**Assigned task:**
Write out the data that follows exactly, keeping every picture out.

^^^^^^^^^^^^^^^^

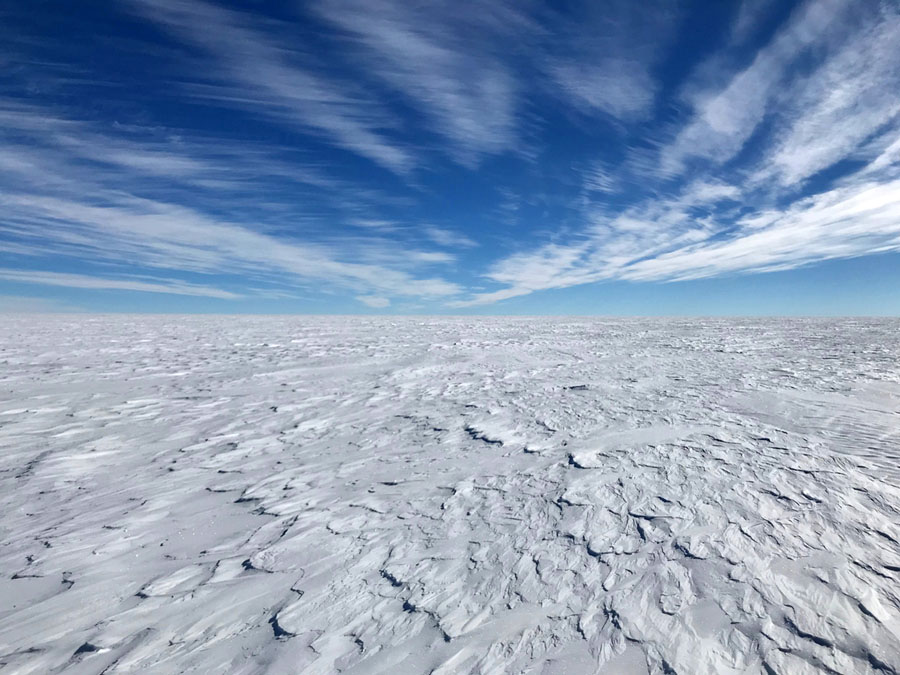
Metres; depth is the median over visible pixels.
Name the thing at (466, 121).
cloud
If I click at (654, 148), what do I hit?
sky
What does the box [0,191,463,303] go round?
cloud
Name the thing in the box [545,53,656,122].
cloud
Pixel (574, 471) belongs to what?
snow field
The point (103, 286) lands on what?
cloud
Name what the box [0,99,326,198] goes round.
cloud
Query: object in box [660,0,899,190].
cloud
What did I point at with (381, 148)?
cloud
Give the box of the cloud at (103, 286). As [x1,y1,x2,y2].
[0,269,237,297]
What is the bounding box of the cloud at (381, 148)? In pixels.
[141,0,419,176]
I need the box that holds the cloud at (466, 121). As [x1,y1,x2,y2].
[317,0,527,166]
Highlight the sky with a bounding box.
[0,0,899,316]
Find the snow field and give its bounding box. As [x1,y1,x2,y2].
[0,311,898,674]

^^^^^^^^^^^^^^^^

**Output below:**
Metres; depth is the median over visible pixels.
Name the thing at (466, 121).
cloud
If I click at (654, 148), what do I hit?
sky
What does the box [0,191,463,303] go round?
cloud
Name the thing in the box [545,53,656,122].
cloud
Pixel (574, 471) belongs to what?
snow field
The point (103, 286) lands on what?
cloud
Name what the box [0,99,326,198] goes round.
cloud
Query: object in box [660,0,899,190].
cloud
What did I point at with (381, 148)?
cloud
Give the box of the cloud at (103, 286). As [x1,y1,x2,y2].
[0,269,237,297]
What is the bounding box of the cloud at (381, 148)? In pixels.
[141,0,419,176]
I need the box that holds the cloud at (466, 121). As [x1,y1,x2,y2].
[317,0,527,166]
Highlight the sky with a bounding box.
[0,0,899,316]
Find the snow field and give its bounding box. As [x1,y1,x2,y2].
[0,311,898,674]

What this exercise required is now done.